Ce que demande l’initiative
Pour rappel, l’initiative demande l’introduction d’un versement supplémentaire, chaque année, d’une 13e rente mensuelle de l’AVS, à l’instar d’un 13e salaire pour les employés actifs. Ce qui correspondrait à une hausse de 8,33% de la rente. Ce supplément ne doit entraîner ni la réduction des prestations complémentaires (PC) ni la perte du droit à ces prestations. Selon le Conseil fédéral, qui rejette le texte, celui-ci entraînera des dépenses supplémentaires d’environ 5 milliards de francs en 2032. Soit 0,8% de cotisations salariales ou 1,1 point de TVA. Or, selon les perspectives actuelles, l’AVS présentera déjà un déficit de près de 4,7 milliards de francs en 2032.
De nombreux députés bourgeois ont dénoncé le principe de l’arrosoir de l’initiative puisque tous les retraités, y compris les plus aisés, bénéficieraient de cette 13e rente, ce qui est une injustice à leurs yeux. «Le système actuel des retraites fonctionne bien, puisque 87,5% de tous les rentiers AVS ne perçoivent aujourd’hui aucune prestation complémentaire», a rappelé Andri Silberschmid (PLR/ZH) au nom de la commission. Et pour les 12,5% des personnes qui doivent recourir aux PC, la couverture des besoins vitaux est ainsi garantie, selon lui.

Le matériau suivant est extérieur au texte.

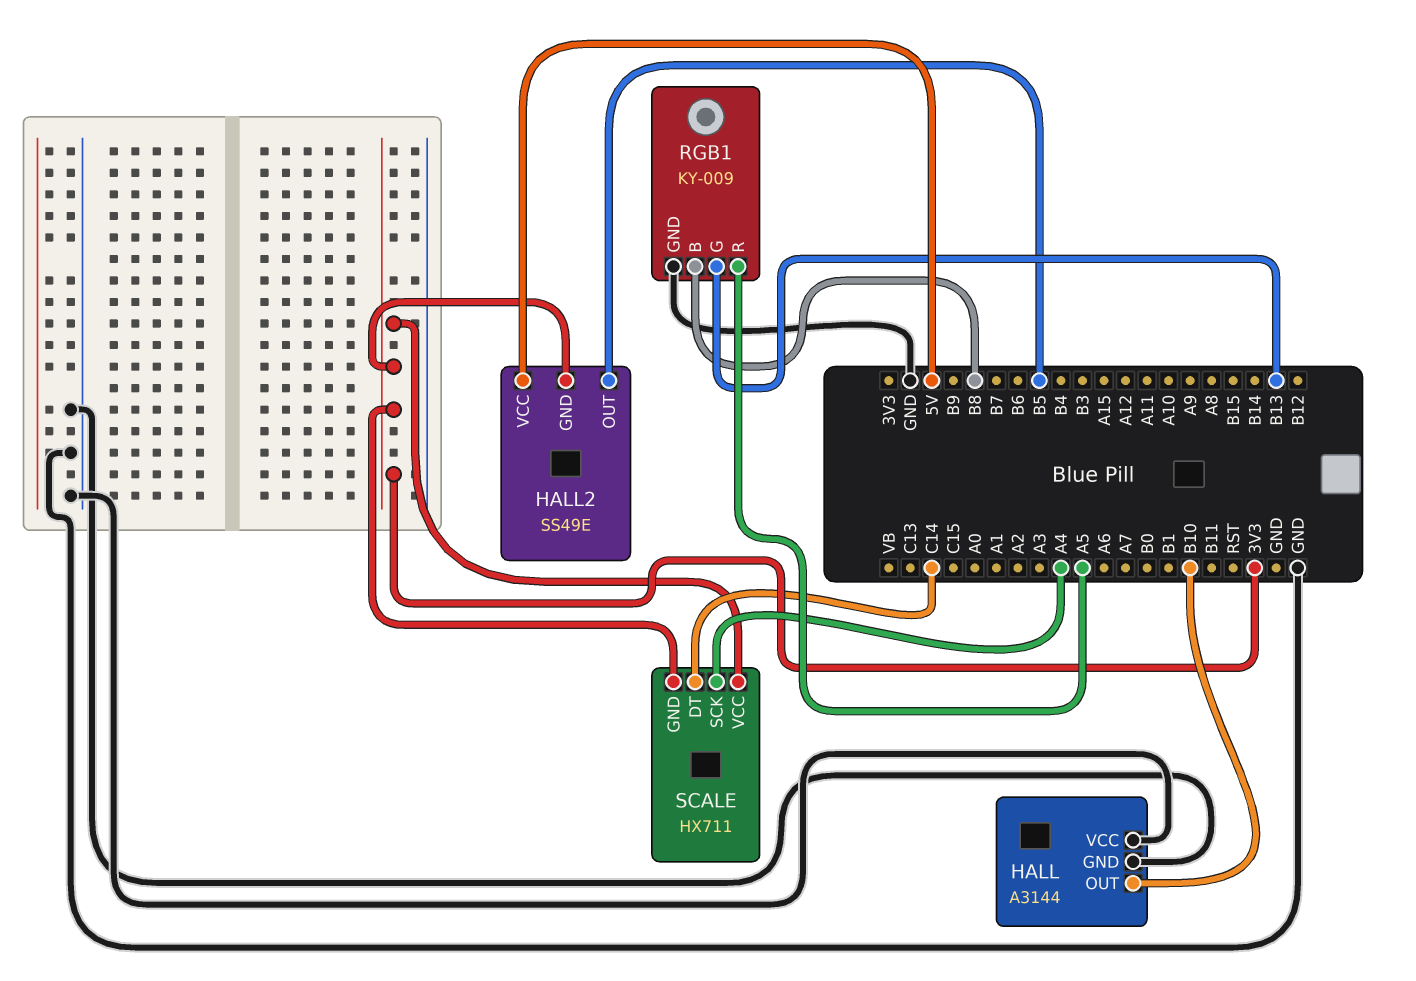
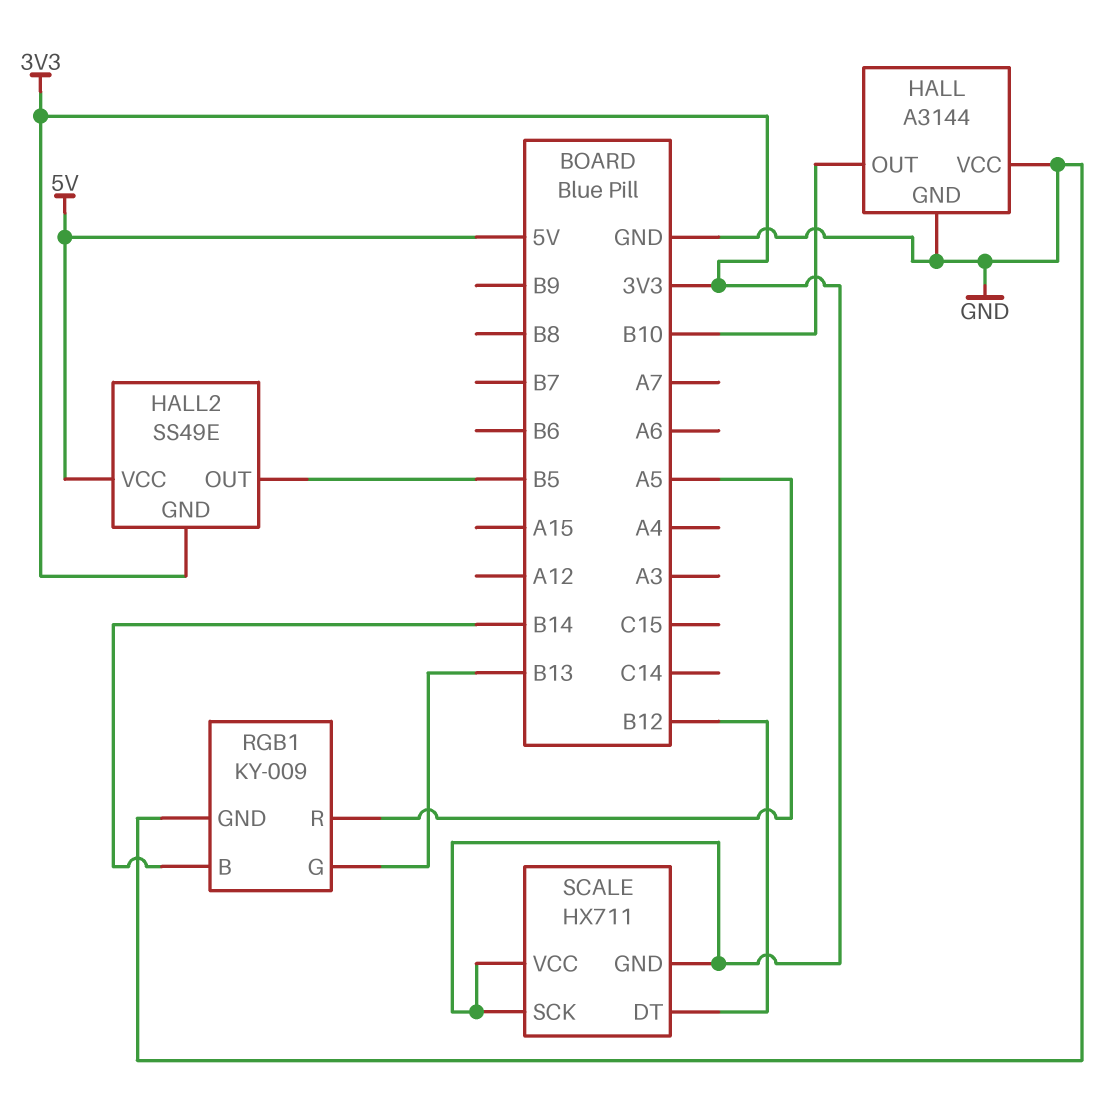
RGB1 pin B: B8 -> B14
SCALE pin DT: C14 -> B12
SCALE pin SCK: A4 -> 3V3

L’initiative aggraverait aussi dangereusement la situation de l’AVS, a rappelé Céline Amaudruz (UDC/GE) au nom de la commission. Ce texte est à contre-courant total de la situation actuelle où il faut stabiliser et combler le déficit du 1er pilier, a abondé Régine Sauter (PLR/ZH). Il s’agit «d’un attrape-nigaud aux consonances doctrinaires ou électoralistes. N'ouvrons pas ce cadeau empoisonné», a ajouté Pierre-André Page (UDC/FR).

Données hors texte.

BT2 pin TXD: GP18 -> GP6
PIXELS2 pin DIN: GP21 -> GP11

L'initiative prévoit que la 13e rente AVS ne doit pas avoir d'impact sur le droit aux prestations complémentaires. Les bénéficiaires d'une rente d'invalidité ou de survivants seraient désavantagés par rapport aux retraités, a relevé de son côté Benjamin Roduit (C/VS).

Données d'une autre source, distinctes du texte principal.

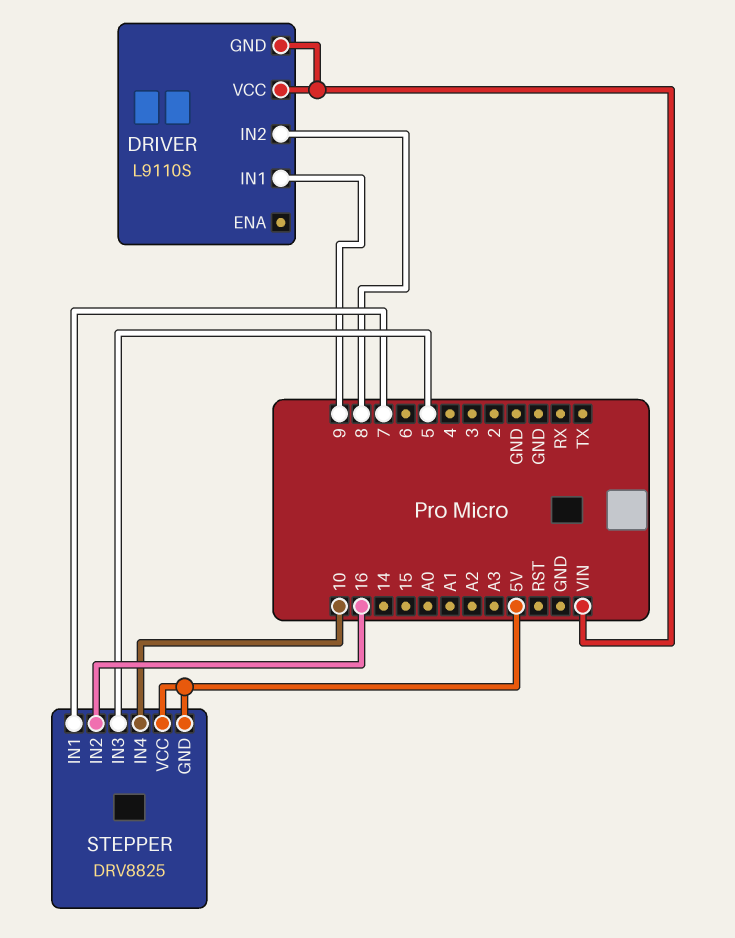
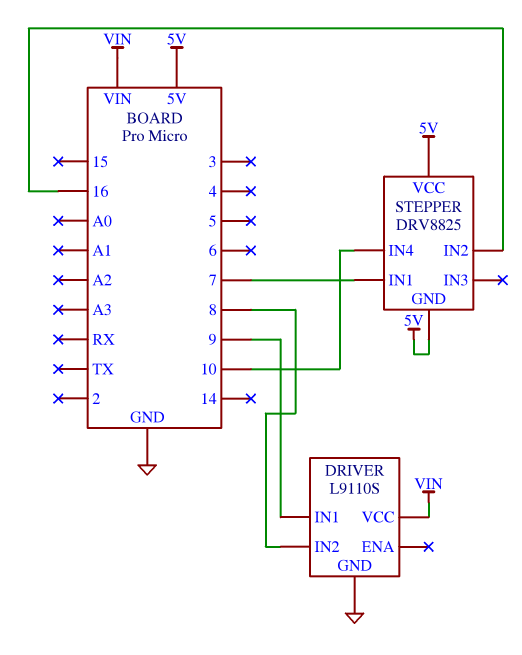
DRIVER pin GND: VIN -> GND
STEPPER pin IN3: 5 -> none

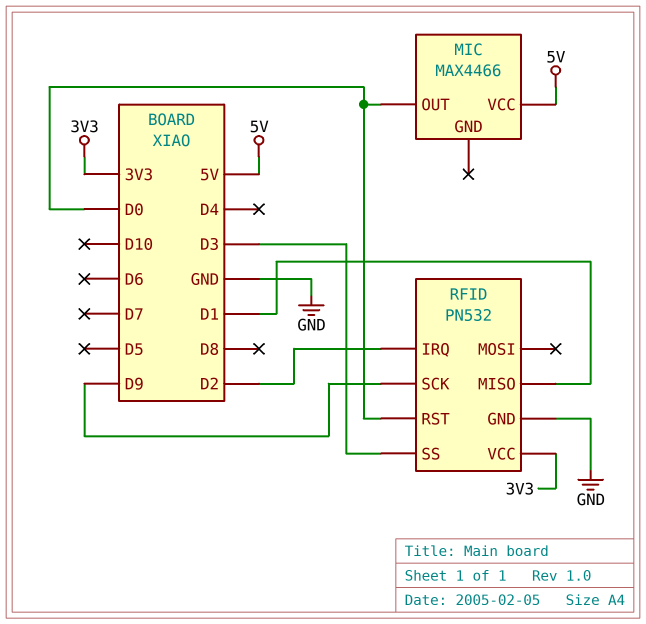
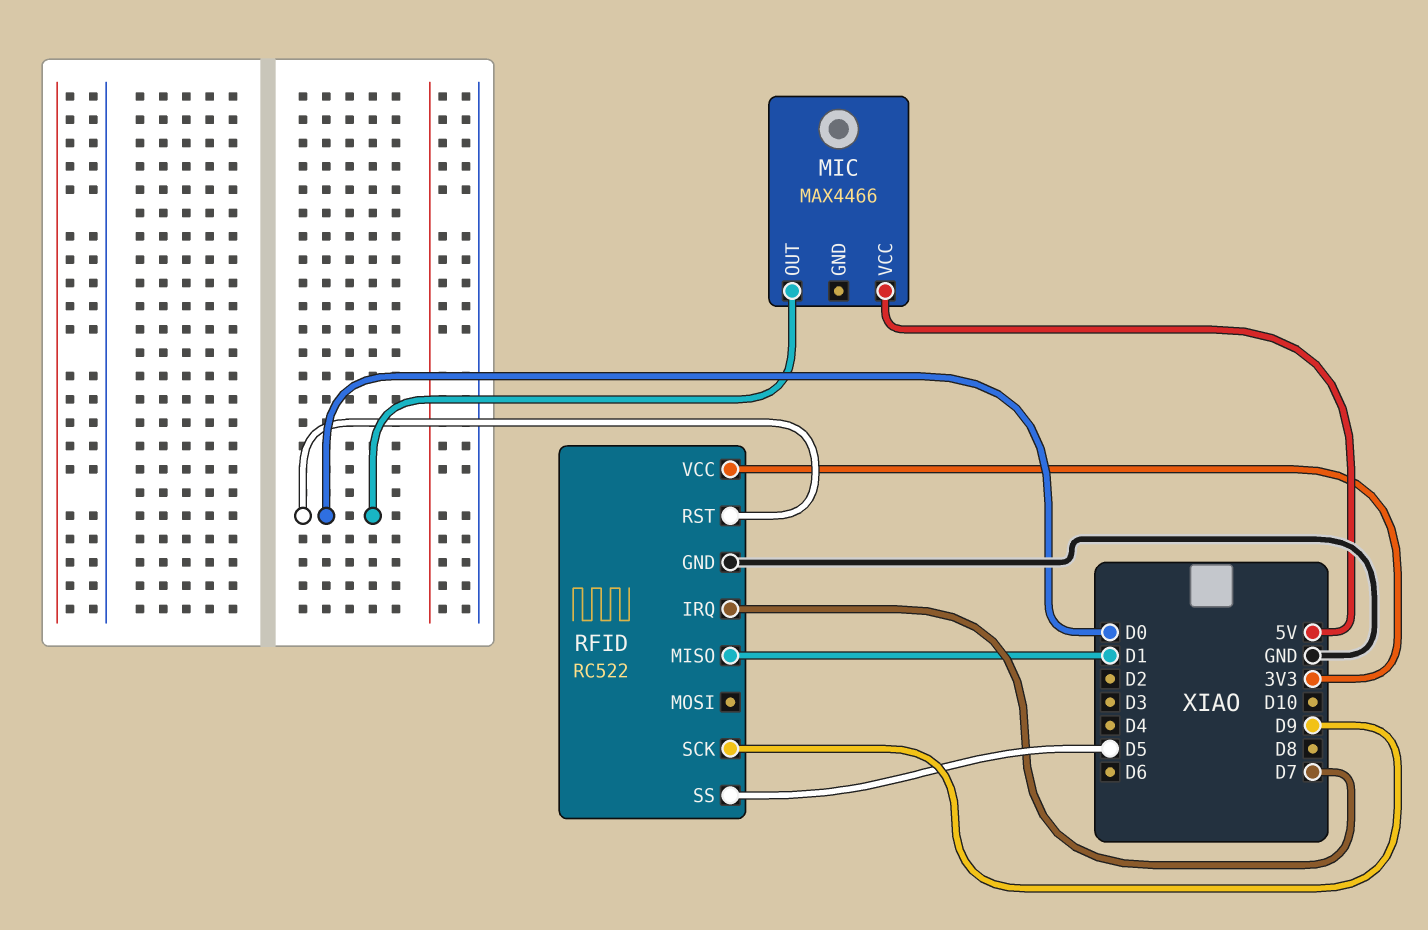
RFID: PN532 -> RC522
RFID pin IRQ: D2 -> D7
RFID pin SS: D3 -> D5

«Certains ne savent pas comment remplir le frigo»
La gauche a tenté de toutes ses forces de convaincre l’hémicycle. À commencer par Pierre-Yves Maillard (PS/VD). Le bouillant patron de l’USS a rappelé que l’AVS avait été créée en 1948 pour protéger notre population contre le risque de pauvreté à l’âge de la retraite. «Cette promesse n’est plus respectée. Nous vivons à nouveau, depuis des années, la situation inacceptable où des personnes qui ont travaillé toute leur vie se posent la question de savoir comment elles vont remplir le frigo!» a-t-il tonné.
«Environ la moitié des personnes qui partent à la retraite touchent moins de 3500 francs de rentes cumulées AVS et LPP par mois et le pouvoir d’achat va encore baisser d’ici 2024, vu l’inflation attendue et la hausse des primes maladie», a abondé Brigitte Crottaz (PS/VD). Qui a aussi dénoncé en vain l’alarmisme des milieux économiques qui «profite aux banques et assurances qui peuvent ainsi vendre leurs produits de 3e pilier.»
Parlement accusé de ne pas tenir ses promesses
Léonore Porchet (V/VD) est aussi montée aux barricades. «Comment aujourd’hui expliquer à ma grand-mère, qui reçoit moins que la rente médiane, que le Parlement se dit «tant pis pour elle»?» a-t-elle lancé. Et d’accuser la droite du Parlement, après le oui du peuple au projet AVS 21: «La population l’a accepté parce que vous avez dit que vous alliez faire quelque chose pour les femmes dans la réforme LPP», a-t-elle plaidé, en rappelant qu’un tiers d’entre elles n’avait pas de 2e pilier. «Cette promesse n’est pas tenue. Et vous avez aussi dit qu’il y avait des solutions pour permettre à ce que la vie à la retraite soit digne. Cette promesse n’est pas non plus tenue».